Real estate agent, mortgage broker, appraiser and owner of Oakland, CA-based BP & Associates, Bill Pegg, has seen his business drop off by 70 percent or more in recent years as property values have fallen by as much as 20 percent due to soaring foreclosures.
He'd like to see investors who purchased foreclosed properties, but are now unable to sell them, rent them out to cut down on the number of vacant properties.
"This (vacant properties) can create lots of crimes, it can lower school attendance, smaller businesses won't have a basis for operation and larger businesses won't want to come to the area," says Pegg, a community activist who regularly visits city council meetings and Oakland elected officials to air his views.
RealtyTrac recently listed nearly 3,300 bank-owned properties, more than 6,700 pre-foreclosure homes and 1,764 properties on the auction block in Oakland.
"The real challenge for communities is working, not just through the fairly large amount of foreclosures now and for the next year or two, but the real mountain of foreclosures behind that coming forward," said Pegg.
Pegg's concerns are not new.
"The Social Consequences of Homeownership," a study commissioned by the Homeownership Alliance, a coalition of organizations that beats the drum for the American housing system, found:
- Children of homeowners are likely to perform higher on academic achievement tests and are more likely to finish high school than kids who don't live in owner-occupied homes.

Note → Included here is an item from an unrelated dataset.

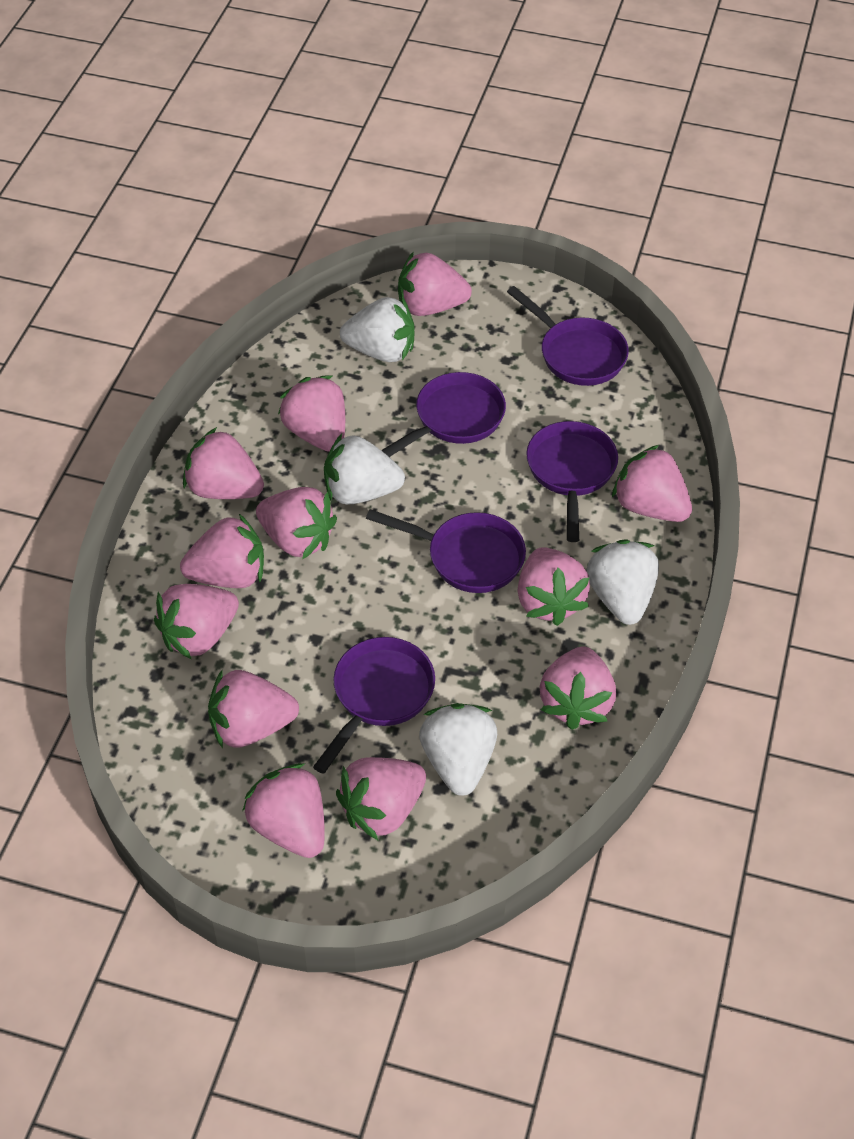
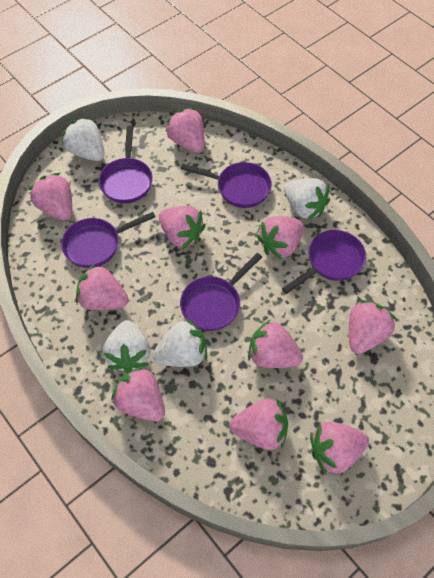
pink strawberry: [154,584,239,660] [180,514,264,588] [183,427,264,499] [208,670,299,748] [242,763,325,858] [256,487,337,559] [278,375,345,452] [336,757,426,840] [398,251,472,316] [518,547,590,626] [540,646,616,730] [612,445,692,522] = 12 -> [29,173,72,221] [76,263,129,310] [111,366,165,421] [159,206,206,249] [165,108,204,153] [229,398,288,450] [248,319,303,368] [257,216,304,260] [310,421,369,475] [349,300,397,354] = 10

Children of homeowners have fewer behavioral problems in school and are less likely to become pregnant as teenagers.
- Political activity, such as voting and participation in civic organizations, is higher among homeowners.
- Homeowners are more satisfied with their lives and are happier.
- Recent research suggests that high levels of homeownership in neighborhoods enhance property values.
Likewise "Homeownership Improves Lifestyles for the Poor in Distressed Neighborhoods: Does This Make Sense?" a study conducted by the Institute for Policy Studies at Baltimore-based John Hopkins University, for the Fannie Mae Foundation, found:
- Continuous homeownership reduces the likelihood of idleness (not working, attending school or caring for children) by 5 percent.
- Continuous homeownership may reduce welfare dependence by about 5 percent.
- A 10 percent increase in the neighborhood homeownership rate is estimated to increase early adult annual earnings by $679.
- A 10 percent increase in neighborhood homeownership rate reduces a homeowner's daughter's chance of a teen out-of-wedlock birth by 2.5 percent.
"These foreclosures and the vacancies they create will have a negative impact on both the business and social community of every city where it happens," says Pegg.